** Brief 1 **
Copy the passage from the antibiotic resistance excerpt below, starting at "FemB gene (chromosomal" and ending at "were S. aureus.".
** Brief 2 **
In the antibiotic resistance excerpt below, what overall patient survival rate were the antibiotic use frequencies compared with?
** Brief 3 **
Translate this sentence from the antibiotic resistance excerpt below into Spanish: "Erythromycin resistance in Greece was significantly higher, at 81.7%, compared to 55% in Romania, showing a difference of 26.7%."

** Document segment **
▼▼▼

In conclusion, we draw attention to the circulation of resistant strains to with different resistance phenotypes some antibiotics. Erythromycin resistance in Greece was significantly higher, at 81.7%, compared to 55% in Romania, showing a difference of 26.7%. Tetracycline resistance was much higher in Romania, at 46.2%, compared to 13.5% in Greece; a difference of 32.7%. Additionally, resistance to fusidic acid was extremely high in Greece, at 91.9%, with no comparable data from Romania, indicating a substantial disparity (
p-value < 0.05) (
Figure 2).
2.7. Association between Antibiotic Usage Patterns and Patient Survival Rates
Additionally, we compared these antibiotic use frequencies with the overall patient survival rate of 69.69%. By calculating the expected number of survivors and non-survivors for each antibiotic based on this survival rate, we found significant differences between the observed and expected frequencies. This further analysis suggests that the pattern of antibiotic use is associated with patient survival rates, highlighting that certain antibiotics may be used more often in cases with better or worse outcomes. This comprehensive analysis underscores the importance of understanding antibiotic usage patterns in relation to patient survival, which could guide more effective treatment strategies.
2.8. PCR Analysis of MecA, FemB Genes, and SCCmec Elements in Cretan/Greek MRSA Strains
In the analysis of the staphylococcal genes in MRSA strains within the Greek patients, three key genes were examined: mecA, FemB, and SCCmec elements.
FemB gene (chromosomal gene specific to S. aureus) was identified in allthe samples, with the Cq values ranging between 8 and 26, confirming that all the isolated strains were S. aureus.

▲▲▲

** Supplied entries **
▼▼▼

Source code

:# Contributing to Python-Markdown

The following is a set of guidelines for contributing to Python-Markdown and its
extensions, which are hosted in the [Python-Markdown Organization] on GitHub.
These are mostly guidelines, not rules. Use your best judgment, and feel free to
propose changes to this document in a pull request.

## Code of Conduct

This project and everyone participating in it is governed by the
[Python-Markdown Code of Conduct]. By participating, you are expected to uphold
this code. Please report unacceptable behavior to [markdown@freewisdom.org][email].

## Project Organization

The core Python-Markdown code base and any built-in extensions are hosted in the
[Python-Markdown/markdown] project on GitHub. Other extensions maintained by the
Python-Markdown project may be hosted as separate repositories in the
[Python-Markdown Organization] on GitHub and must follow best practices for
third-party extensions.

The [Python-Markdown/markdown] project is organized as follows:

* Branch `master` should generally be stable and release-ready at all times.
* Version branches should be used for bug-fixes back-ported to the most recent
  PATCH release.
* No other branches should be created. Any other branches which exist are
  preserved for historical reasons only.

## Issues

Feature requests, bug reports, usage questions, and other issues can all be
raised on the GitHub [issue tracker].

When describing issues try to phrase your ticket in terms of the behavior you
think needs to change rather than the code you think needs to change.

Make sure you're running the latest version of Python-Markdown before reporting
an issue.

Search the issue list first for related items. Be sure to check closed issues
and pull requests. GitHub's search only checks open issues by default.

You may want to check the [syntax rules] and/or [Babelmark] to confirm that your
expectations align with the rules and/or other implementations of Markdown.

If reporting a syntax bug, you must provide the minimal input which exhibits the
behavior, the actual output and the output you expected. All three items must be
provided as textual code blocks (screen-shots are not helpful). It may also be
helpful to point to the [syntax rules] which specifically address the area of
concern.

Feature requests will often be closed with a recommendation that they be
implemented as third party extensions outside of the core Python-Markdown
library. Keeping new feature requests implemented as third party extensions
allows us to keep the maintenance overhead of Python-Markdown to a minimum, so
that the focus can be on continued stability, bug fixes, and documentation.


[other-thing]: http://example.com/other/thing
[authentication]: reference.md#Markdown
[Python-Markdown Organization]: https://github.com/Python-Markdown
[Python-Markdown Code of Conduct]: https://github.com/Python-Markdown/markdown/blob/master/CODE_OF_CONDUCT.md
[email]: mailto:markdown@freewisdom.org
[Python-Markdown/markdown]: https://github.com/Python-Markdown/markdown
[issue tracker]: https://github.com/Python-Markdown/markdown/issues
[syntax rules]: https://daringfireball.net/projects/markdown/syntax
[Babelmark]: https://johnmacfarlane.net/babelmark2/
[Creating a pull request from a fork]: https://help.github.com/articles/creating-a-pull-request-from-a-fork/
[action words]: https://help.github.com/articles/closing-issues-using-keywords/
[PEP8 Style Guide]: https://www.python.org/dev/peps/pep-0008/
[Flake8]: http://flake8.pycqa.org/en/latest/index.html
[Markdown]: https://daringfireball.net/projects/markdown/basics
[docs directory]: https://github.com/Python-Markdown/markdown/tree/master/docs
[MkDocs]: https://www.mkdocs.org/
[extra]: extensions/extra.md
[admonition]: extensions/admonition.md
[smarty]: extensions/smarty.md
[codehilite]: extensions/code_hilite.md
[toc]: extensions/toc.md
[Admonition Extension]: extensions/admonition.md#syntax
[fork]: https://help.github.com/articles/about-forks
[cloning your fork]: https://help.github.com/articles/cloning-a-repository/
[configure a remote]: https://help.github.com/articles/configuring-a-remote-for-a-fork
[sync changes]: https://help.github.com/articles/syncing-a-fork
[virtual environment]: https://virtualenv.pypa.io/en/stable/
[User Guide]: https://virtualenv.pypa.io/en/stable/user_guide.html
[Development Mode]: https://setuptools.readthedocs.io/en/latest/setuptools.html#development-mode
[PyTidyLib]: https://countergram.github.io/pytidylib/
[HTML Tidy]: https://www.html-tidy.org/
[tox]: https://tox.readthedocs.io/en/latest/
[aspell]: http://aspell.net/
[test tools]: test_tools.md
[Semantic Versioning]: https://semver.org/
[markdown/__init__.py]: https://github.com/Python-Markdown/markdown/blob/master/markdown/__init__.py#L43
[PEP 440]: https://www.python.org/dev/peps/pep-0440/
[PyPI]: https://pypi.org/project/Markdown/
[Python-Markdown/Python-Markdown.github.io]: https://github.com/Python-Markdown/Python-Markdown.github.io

▲▲▲

** Your solution 1 **
FemB gene (chromosomal gene specific to S. aureus) was identified in allthe samples, with the Cq values ranging between 8 and 26, confirming that all the isolated strains were S. aureus.

** Your solution 2 **
69.69%

** Your solution 3 **
La resistencia a la eritromicina en Grecia fue significativamente mayor, del 81,7%, en comparación con el 55% en Rumania, lo que muestra una diferencia del 26,7%.